Indeed, there is a serious need to level out the playing field so that public and private banks can compete on an even footing. As things stand today, the government and public sector companies, which are the key drivers of the country’s GDP, are only allowed to deposit with and take loans from the state-owned banks. Furthermore, taxes and any payments to the government can only be made through state banks.

Discussions are under way among private banks to set up a self-funded deposit guarantee fund, but these are at an early stage. Given their low levels of capitalisation, much of Iraq’s private banking activity is limited to deposit services and a small amount of personal lending.

Consolidation calls

In an attempt to boost the role of private banks, the CBI drew up a three-stage programme in 2009, asking banks to increase their capital requirements to $85.8m and lowering its base rate to 6%. An initial deadline of June 2011 was set by the CBI for banks to meet these new requirements. However, more than a year later, four of the 22 private banks listed on the Iraqi Stock Exchange were still unable to meet this minimum capital requirement. The CBI’s next deadline is June 2013, when all private banks are expected to have minimum reserves of $215m. Many see this directive from the central bank as an effort to force a consolidation of the private banking sector.

“The CBI is asking private banks to increase their capital by mid-2013 because many of them simply do not have the resources to finance infrastructure projects so they either need to merge, or work with large state-owned banks,” says Hamdiyah Al-Jaff, chairwoman of TBI. “Private banks need to stop depending on currency trading to make money – they are currently making most of their profit by buying US dollars from the CBI and selling it on to the market.”

US dollars are disbursed into the market through the CBI, with private banks being the key recipient. On average, the CBI sells about $250,000 to private banks and $75,000 to currency exchange and money transfer shops on a weekly basis. Many industry participants complain that private banks prefer to make a quick buck by simply selling their dollars on at a higher rate. The CBI holds a daily auction at which it sells the dollar for ID1166, while private banks are selling them on for roughly ID1210 to a dollar.

In mid-2012, TBI initiated a project to create a syndicated loan with private banks. It is still negotiating with private institutions on this but the door is open for all of them to take part. 

Foreign influence

It is also hoped that the increasing entrance of foreign banks into Iraq may help to modernise the industry as these banks import their technology and expertise. There is a sizeable need to introduce modern information and communications technology systems across the banking sector. There are an estimated 270 ATMs across the country, but the banks have yet to see the benefits of linking these together. 

There are currently 12 foreign banks with a presence in Iraq, while several Middle Eastern banks have been showing a growing appetite to access the market in recent times. One such bank is Jordan’s Arab Bank, which is looking at re-entering Iraq in the near future. (It formerly had a presence there before being nationalised in 1964.) 
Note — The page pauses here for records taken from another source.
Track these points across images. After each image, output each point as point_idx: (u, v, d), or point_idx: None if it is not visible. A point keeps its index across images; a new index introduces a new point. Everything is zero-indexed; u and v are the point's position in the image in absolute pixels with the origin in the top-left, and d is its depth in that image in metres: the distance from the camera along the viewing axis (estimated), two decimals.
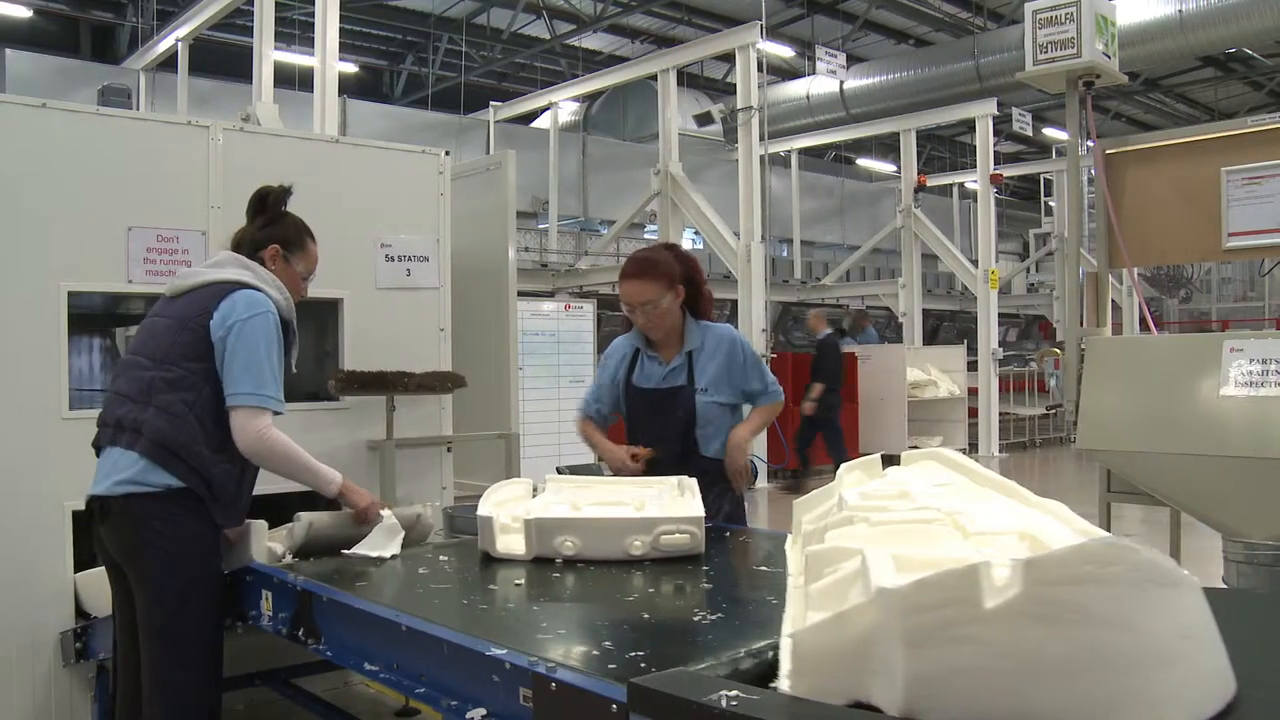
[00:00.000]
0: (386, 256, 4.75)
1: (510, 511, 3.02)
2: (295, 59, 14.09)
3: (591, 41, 20.86)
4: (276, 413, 2.98)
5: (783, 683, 1.53)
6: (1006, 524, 1.99)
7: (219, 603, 2.99)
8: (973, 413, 15.11)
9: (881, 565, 1.59)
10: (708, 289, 3.89)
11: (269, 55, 7.54)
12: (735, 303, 12.00)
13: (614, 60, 19.84)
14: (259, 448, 2.94)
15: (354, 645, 2.48)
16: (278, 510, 3.41)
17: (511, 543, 2.89)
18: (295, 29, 14.71)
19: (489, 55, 20.92)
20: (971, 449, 14.50)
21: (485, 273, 5.52)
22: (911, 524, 2.00)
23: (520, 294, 7.90)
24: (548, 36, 19.80)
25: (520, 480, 3.46)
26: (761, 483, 12.06)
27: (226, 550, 3.11)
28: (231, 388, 2.93)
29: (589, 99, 20.78)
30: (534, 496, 3.25)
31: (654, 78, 12.45)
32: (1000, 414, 15.53)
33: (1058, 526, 1.99)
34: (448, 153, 4.99)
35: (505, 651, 1.95)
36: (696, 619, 2.25)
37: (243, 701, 4.32)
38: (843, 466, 2.75)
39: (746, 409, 3.91)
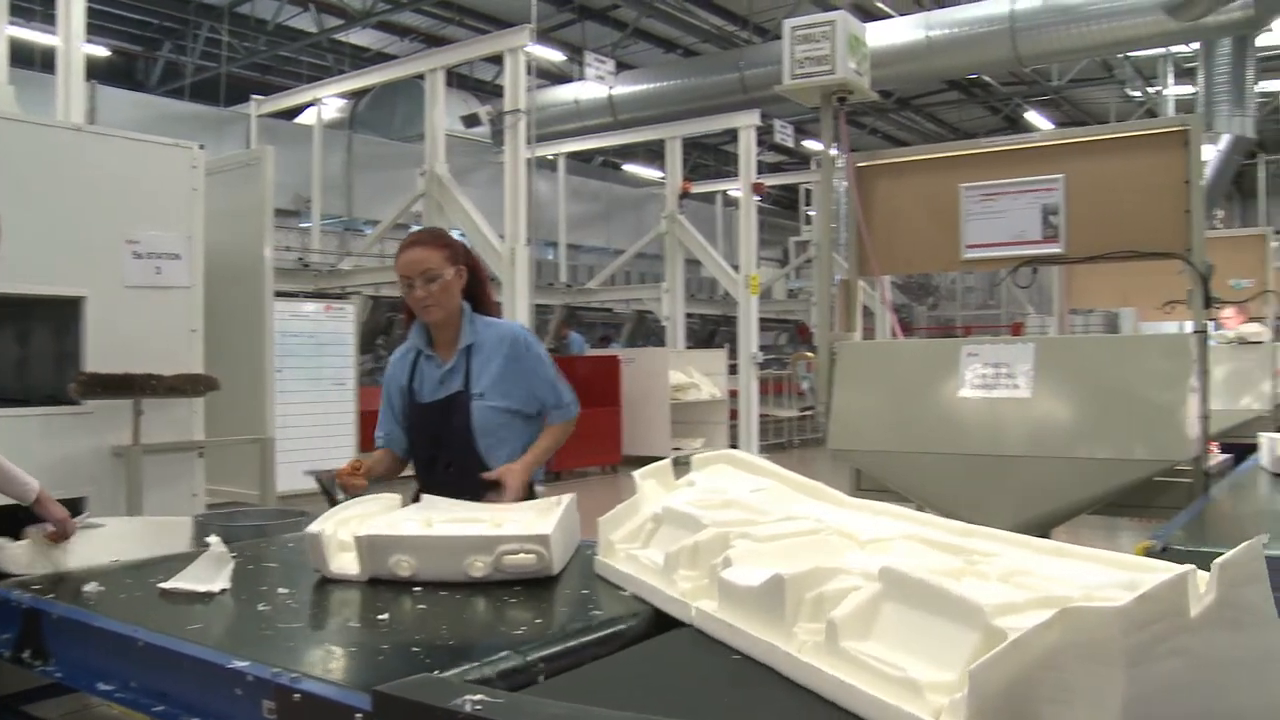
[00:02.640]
0: (134, 253, 4.56)
1: (354, 529, 2.67)
2: (37, 37, 13.22)
3: (360, 37, 20.41)
4: None
5: None
6: (888, 529, 2.01)
7: None
8: (733, 415, 15.48)
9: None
10: (490, 284, 3.69)
11: (4, 31, 7.00)
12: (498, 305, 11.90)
13: (382, 58, 19.45)
14: None
15: (88, 664, 2.32)
16: None
17: (346, 562, 2.59)
18: (36, 4, 13.77)
19: (252, 46, 20.12)
20: (732, 449, 14.75)
21: (241, 272, 5.36)
22: (802, 536, 1.98)
23: (279, 294, 7.69)
24: (314, 30, 19.23)
25: (387, 495, 3.05)
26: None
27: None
28: None
29: (356, 96, 20.28)
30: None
31: (422, 77, 12.27)
32: (760, 416, 15.95)
33: (923, 528, 2.03)
34: (202, 146, 4.82)
35: (247, 664, 1.87)
36: (479, 627, 2.24)
37: None
38: (637, 474, 2.73)
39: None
Awash with liquidity, the Lebanese banking sector, with total deposits amounting to $115bn in a country with a GDP of $41.5bn, is also expanding into Iraq. Lebanon’s Fransabank is currently considering its options, while fellow Lebanese lender Byblos Bank opened its third branch in Iraq in March 2012. The bank's activities in Iraq cover corporate, commercial and correspondent banking services, including transfers and trade finance. 
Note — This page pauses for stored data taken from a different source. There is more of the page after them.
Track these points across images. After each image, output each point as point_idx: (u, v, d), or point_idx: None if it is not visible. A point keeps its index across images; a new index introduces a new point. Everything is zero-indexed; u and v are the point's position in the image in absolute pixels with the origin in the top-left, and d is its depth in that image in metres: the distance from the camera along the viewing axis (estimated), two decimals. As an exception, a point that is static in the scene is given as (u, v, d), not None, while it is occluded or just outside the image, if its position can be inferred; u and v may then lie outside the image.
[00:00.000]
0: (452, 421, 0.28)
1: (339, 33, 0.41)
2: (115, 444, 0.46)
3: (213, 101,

“We are doing a very good business in Iraq so we are likely to open one to two more branches there,” says Sami Haddad, general manager of international banking and investment at Byblos Bank. “One of our main growth opportunities today is expanding into Iraq.” 
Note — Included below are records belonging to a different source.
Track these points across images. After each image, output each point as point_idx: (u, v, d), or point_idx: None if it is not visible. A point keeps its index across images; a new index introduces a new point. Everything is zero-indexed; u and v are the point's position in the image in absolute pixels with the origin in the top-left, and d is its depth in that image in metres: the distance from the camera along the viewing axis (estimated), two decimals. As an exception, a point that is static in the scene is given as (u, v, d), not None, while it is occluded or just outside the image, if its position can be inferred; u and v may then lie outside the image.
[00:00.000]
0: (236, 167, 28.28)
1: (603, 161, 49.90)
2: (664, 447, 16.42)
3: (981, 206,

However, investment banking remains virgin territory for the big international banks. Some have been trying to get a foothold into the market through acting as advisers on the planned initial public offerings (IPOs) of Iraq’s three telecom operators, Zain Iraq, Asiacell and Korek. All three are planning to list and between them could raise more than $3bn if the flotations run according to plan. Zain Iraq is being advised by Citigroup, BNP Paribas and National Bank of Kuwait, while Asiacell has appointed HSBC and Morgan Stanley to oversee its IPO.

Project finance

The real untapped opportunity in Iraq will be the billion dollars worth of infrastructure and project finance deals going forward. Central to unlocking that opportunity will be the approval of an Iraq infrastructure law that has been in the pipeline for several years already. In September 2012, Iraqi prime minister Nouri al-Maliki threatened to move forward with a draft law for Iraqi infrastructure – irrespective of whether he gets parliamentary approval on it.

Iraq’s 2011 to 2014 National Development Plan includes more than 2700 projects valued at roughly $186bn. The government estimates it must build 2.5 million homes by 2015, and in April 2011 it gave the green light on a $37bn plan to rebuild the country’s damaged infrastructure.

However, despite generating billions of dollars in oil income, Iraq does not have the necessary funds to build all of its much-needed infrastructure, such as roads, schools, power and water supplies. The infrastructure law would resolve this matter by allowing the government to take out loans with the companies working on projects and repay them at a later date.

“There is a critical need to attract foreign investment into the country,” says Hussain Qaragholi, president and executive director at the US Business Council in Iraq. “Seventy percent of Iraq’s budget is allocated towards operational costs such as paying public sector employees – this only leaves 30% for capital investment. The government is looking for investment but it is not used to dealing with investors as the country operated as a centrally planned economy for so many years.”

Opening the 'black box'

Mr Qaragholi was involved in the $22bn debt restructuring from the Saddam Hussein-era as well as the country’s debut $2.7bn sovereign bond issue, known as the ‘Iraq 2028s’. In 2011, he founded investment bank Phoenix Capital and is the chairman and managing director of the company, which has offices in both Baghdad and Washington, DC.

“We want to be the first investment bank and advisory firm in Iraq,” he says. “The idea is quite simple – Iraq to many people is a black box in that they are aware of the opportunities but they don’t know how to monetise it.”

Typically in large-scale infrastructure projects, the government needs to take some of the off-take risk but Iraq has not been able to make these legal guarantees as there has not been political consensus on these projects within parliament.

“International banks have been going to export banks such as Hermes, Saachi and the Export-Import Bank of the US, to buy insurance, but the export credit agencies won’t offer insurance without a sovereign guarantee,” says Mr Qaragholi. “So you need to crack this nut before the money will start to flow in. I think it will be another three years before investment banking arrives in Iraq.”  

The World Bank has forecast that Iraq’s GDP will grow by 12.6% in 2012 and 10.2% in 2013, following on from its growth of 9.6% in 2011. If this forecast is realised, Iraq will have achieved a compound growth of 36% in just three years. But sustained economic growth will only be possible if the financial sector is also allowed to flourish. 

As things stand today, Iraq’s financial sector remains underdeveloped and underperforming. Accounting for more than 75% of assets, the banking system is by far the most important part of the financial system. To ensure it can enable the economy to reach its full potential, the government urgently needs to prioritise the implementation of reforms, as well as establish solid regulation to open up the market to international investment and level the playing field for competition from the private sector.